◆ **AVAILABLE DATA**
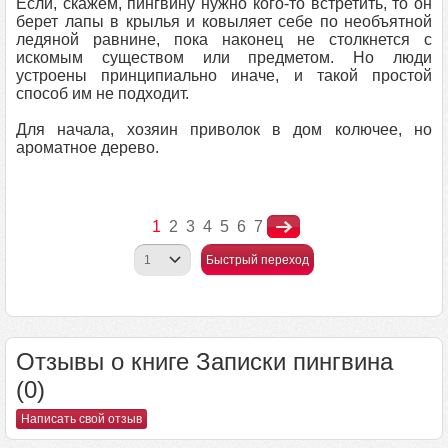
Если, скажем, пингвину нужно кого-то встретить, то он
берет лапы в крылья и ковыляет себе по необъятной
ледяной равнине, пока наконец не столкнется с
искомым существом или предметом. Но люди
устроены принципиально иначе, и такой простой
способ им не подходит.
Для начала, хозяин приволок в дом колючее, но
ароматное дерево.
1
2
3
4
5
6
7
Быстрый переход
Отзывы о книге Записки пингвина
(0)
Написать свой отзыв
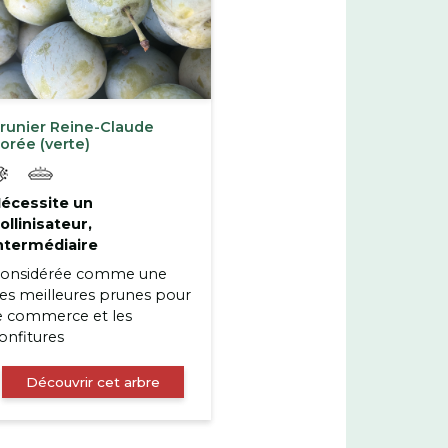
runier Reine-Claude
orée (verte)
écessite un
ollinisateur,
ntermédiaire
onsidérée comme une
es meilleures prunes pour
e commerce et les
onfitures
Découvrir cet arbre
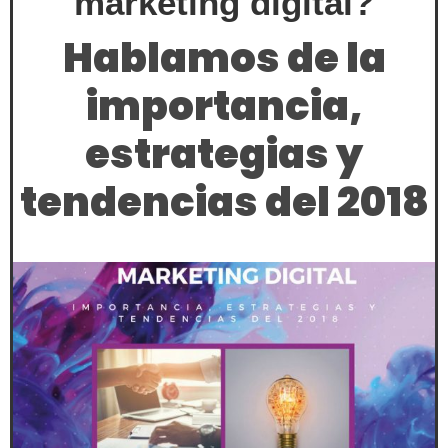
marketing digital?
Hablamos de la
importancia,
estrategias y
tendencias del 2018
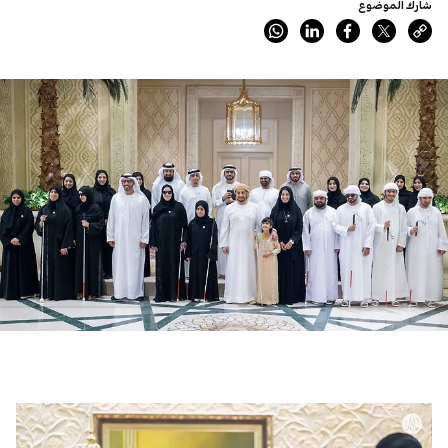
شارك الموضوع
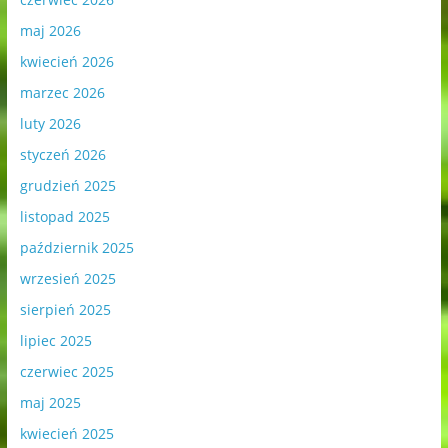
maj 2026
kwiecień 2026
marzec 2026
luty 2026
styczeń 2026
grudzień 2025
listopad 2025
październik 2025
wrzesień 2025
sierpień 2025
lipiec 2025
czerwiec 2025
maj 2025
kwiecień 2025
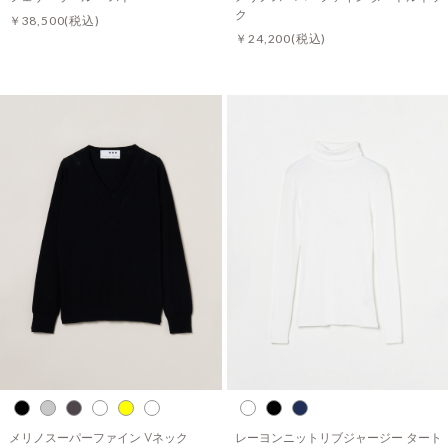
ク
￥38,500
(税込)
￥24,200
(税込)
メリノスーパーファイン Vネック
レーヨンニットリブジャージー タート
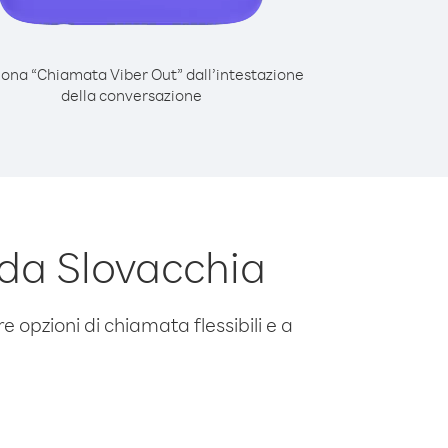
iona “Chiamata Viber Out” dall’intestazione
della conversazione
da Slovacchia
e opzioni di chiamata flessibili e a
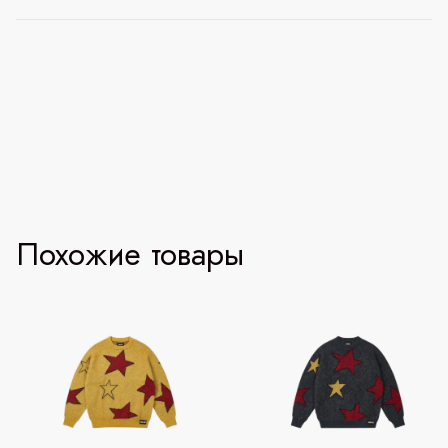
Похожие товары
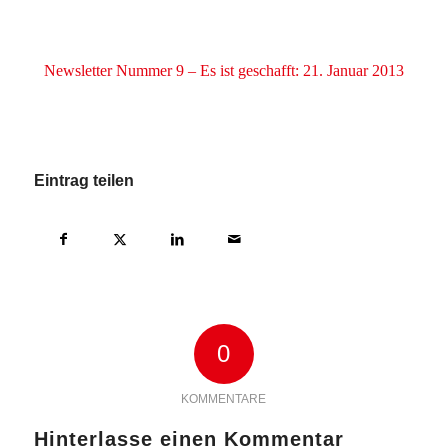
Newsletter Nummer 9 – Es ist geschafft: 21. Januar 2013
Eintrag teilen
0
KOMMENTARE
Hinterlasse einen Kommentar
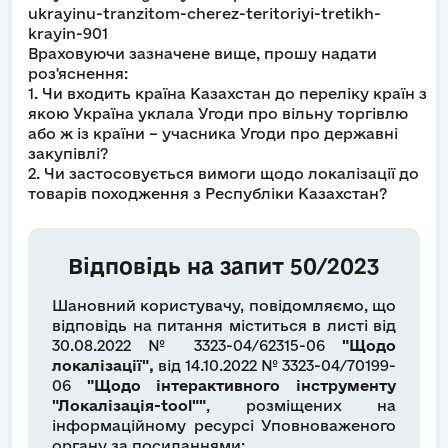
ukrayinu-tranzitom-cherez-teritoriyi-tretikh-
krayin-901
Враховуючи зазначене вище, прошу надати
роз'яснення:
1. Чи входить країна Казахстан до переліку країн з
якою Україна уклала Угоди про вільну торгівлю
або ж із країни – учасника Угоди про державні
закупівлі?
2. Чи застосовується вимоги щодо локалізації до
товарів походження з Республіки Казахстан?
Відповідь на запит 50/2023
Шановний користувачу, повідомляємо, що
відповідь на питання міститься в листі від
30.08.2022 № 3323-04/62315-06
"Щодо
локалізації",
від 14.10.2022 № 3323-04/70199-
06
"Щодо інтерактивного інструменту
"Локалізація-tool""
, розміщених на
інформаційному ресурсі Уповноваженого
органу за посиланнями:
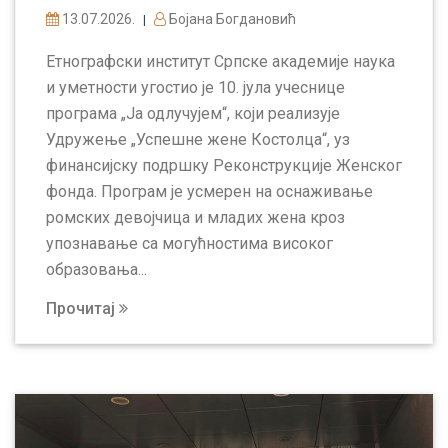
13.07.2026.
Бојана Богдановић
|
Етнографски институт Српске академије наука
и уметности угостио је 10. јула учеснице
програма „Ја одлучујем“, који реализује
Удружење „Успешне жене Костолца“, уз
финансијску подршку Реконструкције Женског
фонда. Програм је усмерен на оснаживање
ромских девојчица и младих жена кроз
упознавање са могућностима високог
образовања...
Прочитај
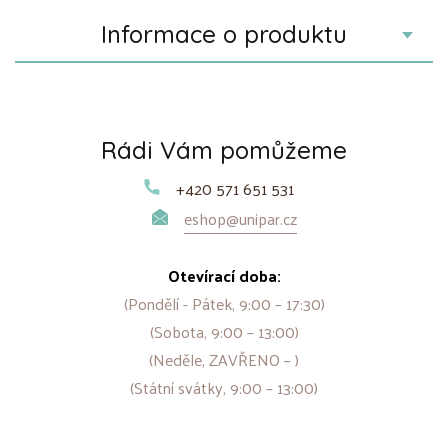
Informace o produktu
Rádi Vám pomůžeme
+420 571 651 531
eshop@unipar.cz
Otevírací doba:
(Pondělí - Pátek, 9:00 – 17:30)
(Sobota, 9:00 – 13:00)
(Neděle, ZAVŘENO – )
(Státní svátky, 9:00 – 13:00)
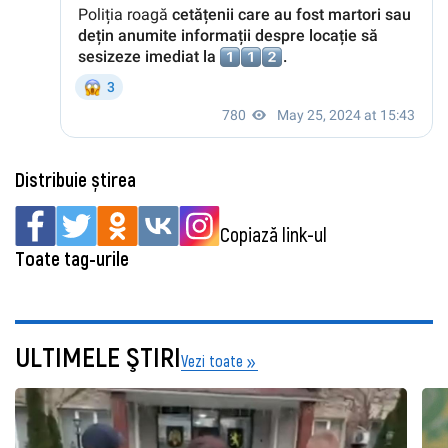
Distribuie știrea
Copiază link-ul
Toate tag-urile
ULTIMELE ŞTIRI
Vezi toate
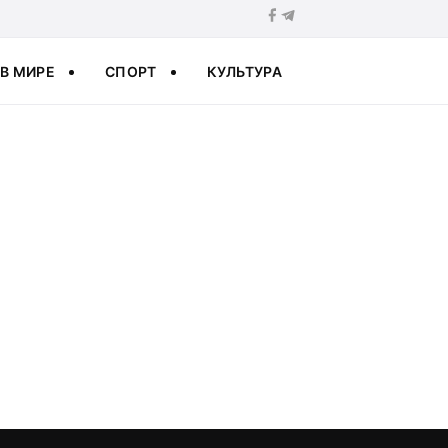
В МИРЕ
СПОРТ
КУЛЬТУРА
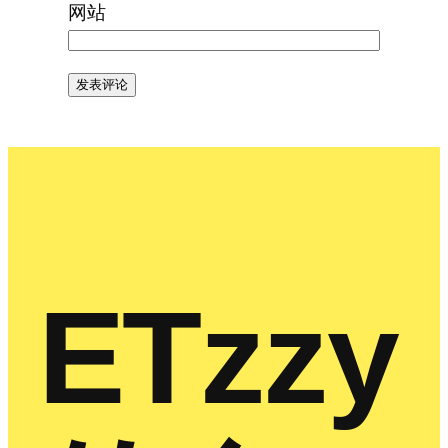
网站
ETzzy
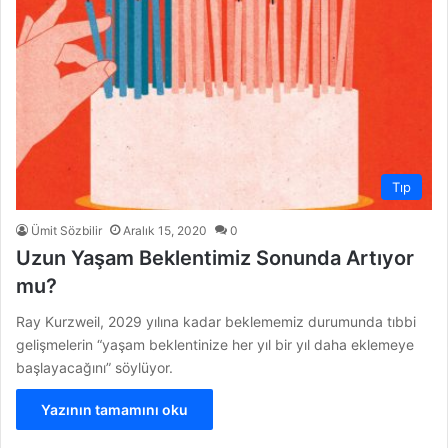
Tıp
Ümit Sözbilir
Aralık 15, 2020
0
Uzun Yaşam Beklentimiz Sonunda Artıyor
mu?
Ray Kurzweil, 2029 yılına kadar beklememiz durumunda tıbbi
gelişmelerin “yaşam beklentinize her yıl bir yıl daha eklemeye
başlayacağını” söylüyor.
Yazının tamamını oku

◆ **EXERCISE DESCRIPTION**
Every line from the one containing "Uzun Yaşam Beklentimiz Sonunda Artıyor" to the end of the material above must be written out exactly. Nothing else is wanted.

◆ **WRITTEN RESPONSE**
Uzun Yaşam Beklentimiz Sonunda Artıyor
mu?
Ray Kurzweil, 2029 yılına kadar beklememiz durumunda tıbbi
gelişmelerin “yaşam beklentinize her yıl bir yıl daha eklemeye
başlayacağını” söylüyor.
Yazının tamamını oku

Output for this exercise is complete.